REQUEST »
Count the lines in the rows below that contain the string "sketchPlane", matching case exactly. Give only the number.

Items from a dataset:
-=-=-=-=-

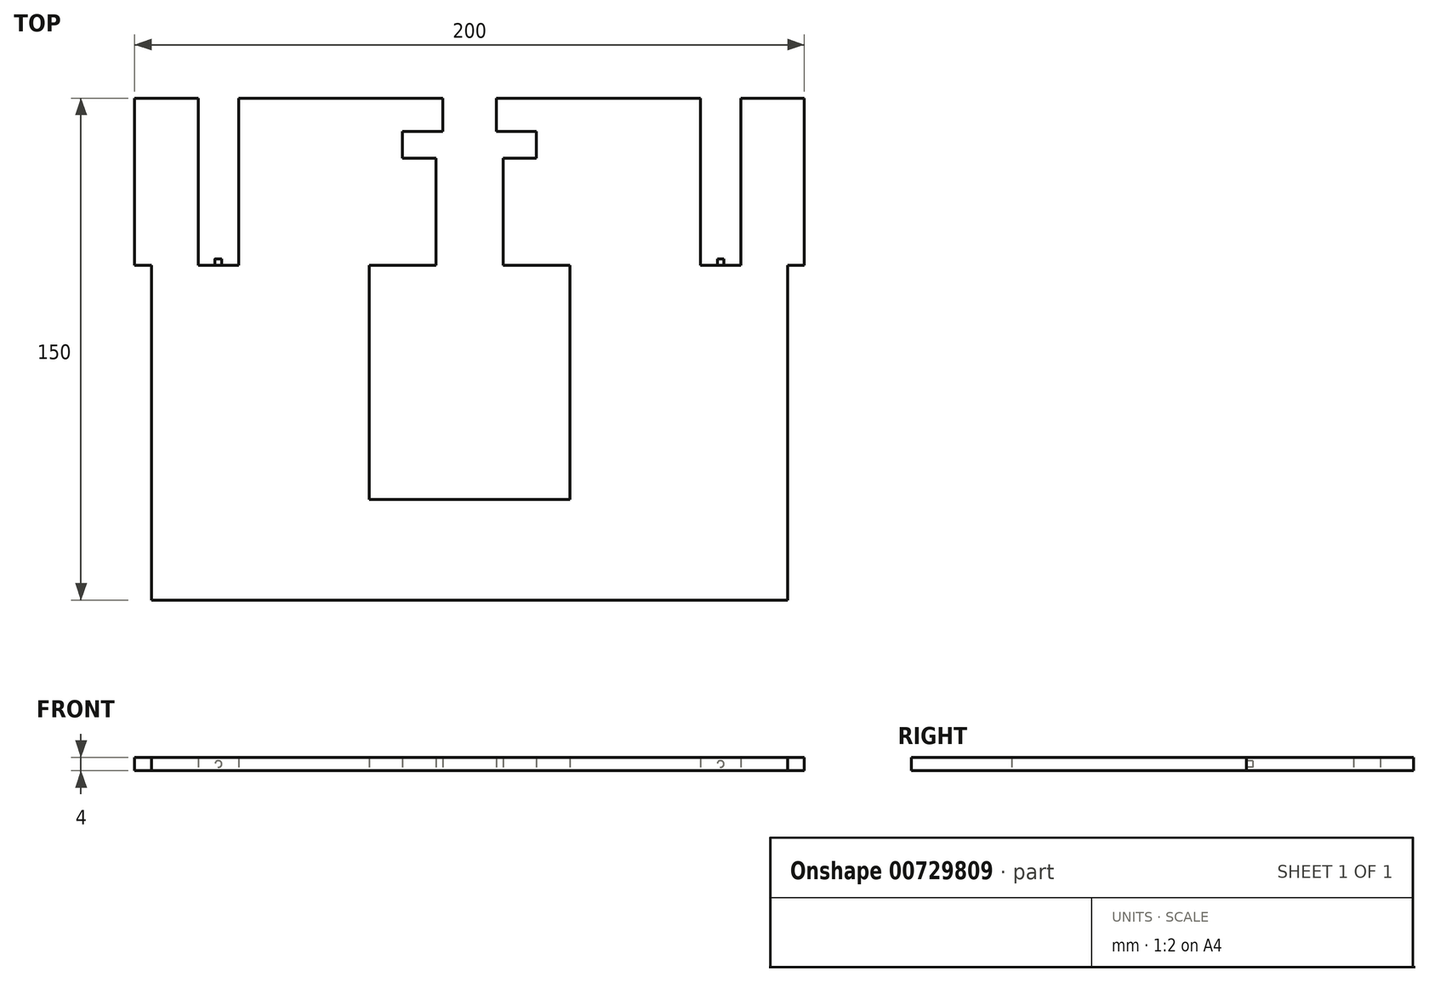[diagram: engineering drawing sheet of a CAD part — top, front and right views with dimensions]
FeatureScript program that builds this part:
annotation { "Feature Type Name" : "Feature", "Feature Type Description" : "" }
export const myFeature = defineFeature(function(context is Context, id is Id, definition is map)
    precondition{}
    {
        {
            var Q0;
            Q0=qCreatedBy(makeId("Top.planeOp"),FACE);
            var sketch = newSketch(context, id + "F0", { "sketchPlane" : qUnion([Q0])});
            skLineSegment(sketch, "E0.top", {"start": v(0, 50) * mm, "end": v(150, 50) * mm, "construction": true});
            skLineSegment(sketch, "E0.left", {"start": v(0, 0) * mm, "end": v(0, 50) * mm, "construction": true});
            skLineSegment(sketch, "E0.right", {"start": v(150, 0) * mm, "end": v(150, 50) * mm, "construction": true});
            skLineSegment(sketch, "E1.0", {"start": v(-6, 0) * mm, "end": v(-6, 50) * mm});
            skLineSegment(sketch, "E2.0", {"start": v(6, 0) * mm, "end": v(6, 50) * mm});
            skLineSegment(sketch, "E3.0", {"start": v(156, 0) * mm, "end": v(156, 50) * mm});
            skLineSegment(sketch, "E4.0", {"start": v(144, 0) * mm, "end": v(144, 50) * mm});
            skLineSegment(sketch, "E5", {"start": v(-6, 0) * mm, "end": v(6, 0) * mm});
            skLineSegment(sketch, "E6", {"start": v(144, 0) * mm, "end": v(156, 0) * mm});
            skLineSegment(sketch, "E7", {"start": v(156, 50) * mm, "end": v(175, 50) * mm});
            skLineSegment(sketch, "E8", {"start": v(175, 50) * mm, "end": v(175, 0) * mm});
            skLineSegment(sketch, "E9", {"start": v(170, -100) * mm, "end": v(-20, -100) * mm});
            skLineSegment(sketch, "E10", {"start": v(-25, 50) * mm, "end": v(-6, 50) * mm});
            skLineSegment(sketch, "E11", {"start": v(6, 50) * mm, "end": v(67, 50) * mm});
            skLineSegment(sketch, "E12", {"start": v(65, 0) * mm, "end": v(45, 0) * mm});
            skLineSegment(sketch, "E13", {"start": v(45, 0) * mm, "end": v(45, -70) * mm});
            skLineSegment(sketch, "E14", {"start": v(45, -70) * mm, "end": v(105, -70) * mm});
            skLineSegment(sketch, "E15", {"start": v(105, -70) * mm, "end": v(105, 0) * mm});
            skLineSegment(sketch, "E16", {"start": v(83, 50) * mm, "end": v(144, 50) * mm});
            skLineSegment(sketch, "E17", {"start": v(75, -70) * mm, "end": v(75, 50) * mm, "construction": true});
            skLineSegment(sketch, "E18.0", {"start": v(85, 0) * mm, "end": v(85, 32) * mm});
            skLineSegment(sketch, "E19.0", {"start": v(65, 0) * mm, "end": v(65, 32) * mm});
            skLineSegment(sketch, "E20", {"start": v(85, 0) * mm, "end": v(105, 0) * mm});
            skLineSegment(sketch, "E21", {"start": v(67, 40) * mm, "end": v(55, 40) * mm});
            skLineSegment(sketch, "E22", {"start": v(55, 40) * mm, "end": v(55, 32) * mm});
            skLineSegment(sketch, "E23", {"start": v(55, 32) * mm, "end": v(65, 32) * mm});
            skLineSegment(sketch, "E24", {"start": v(85, 32) * mm, "end": v(95, 32) * mm});
            skLineSegment(sketch, "E25", {"start": v(95, 32) * mm, "end": v(95, 40) * mm});
            skLineSegment(sketch, "E26", {"start": v(95, 40) * mm, "end": v(83, 40) * mm});
            skLineSegment(sketch, "E27", {"start": v(67, 50) * mm, "end": v(67, 40) * mm});
            skLineSegment(sketch, "E28", {"start": v(83, 50) * mm, "end": v(83, 40) * mm});
            skLineSegment(sketch, "E29", {"start": v(67, 50) * mm, "end": v(75, 50) * mm, "construction": true});
            skLineSegment(sketch, "E30", {"start": v(83, 50) * mm, "end": v(75, 50) * mm, "construction": true});
            skLineSegment(sketch, "E31", {"start": v(-25, 0) * mm, "end": v(-25, 50) * mm});
            skLineSegment(sketch, "E32", {"start": v(-20, 0) * mm, "end": v(-20, -100) * mm});
            skLineSegment(sketch, "E33", {"start": v(170, -100) * mm, "end": v(170, 0) * mm});
            skLineSegment(sketch, "E34", {"start": v(170, 0) * mm, "end": v(175, 0) * mm});
            skLineSegment(sketch, "E35", {"start": v(-25, 0) * mm, "end": v(-20, 0) * mm});
            skSolve(sketch);
        }
        {
            var Q0;
            Q0 = qSketchRegion(id + "F0", true);
            extrude(context, id + "F1", {"entities" : qUnion([Q0]), "depth" : 2 * mm, "offsetDistance" : 25 * mm, "hasSecondDirection" : true, "secondDirectionOppositeDirection" : true, "secondDirectionDepth" : 2 * mm});
        }
        {
            var Q0;
            Q0=makeQuery(id+"F1.opExtrude","SWEPT_FACE",FACE,{"disambiguationData":[OSD([sQuery(id+"F0.wireOp",EDGE,"E6")])]});
            var sketch = newSketch(context, id + "F2", { "sketchPlane" : qUnion([Q0])});
            skLineSegment(sketch, "E36", {"start": v(-144, 0) * mm, "end": v(-150, 0) * mm, "construction": true});
            skLineSegment(sketch, "E37", {"start": v(-150, 0) * mm, "end": v(-150, 2) * mm, "construction": true});
            skCircle(sketch, "E38", {"center": v(-150, 0) * mm, "radius": 1 * mm});
            skCircle(sketch, "E39", {"center": v(0, 0) * mm, "radius": 1 * mm});
            skSolve(sketch);
        }
        {
            var Q0;
            Q0 = qSketchRegion(id + "F2", true);
            extrude(context, id + "F3", {"entities" : qUnion([Q0]), "operationType" : NewBodyOperationType.ADD, "depth" : 2 * mm, "offsetDistance" : 25 * mm});
        }
    });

-=-=-=-=-

COMPLETE OUTPUT »
2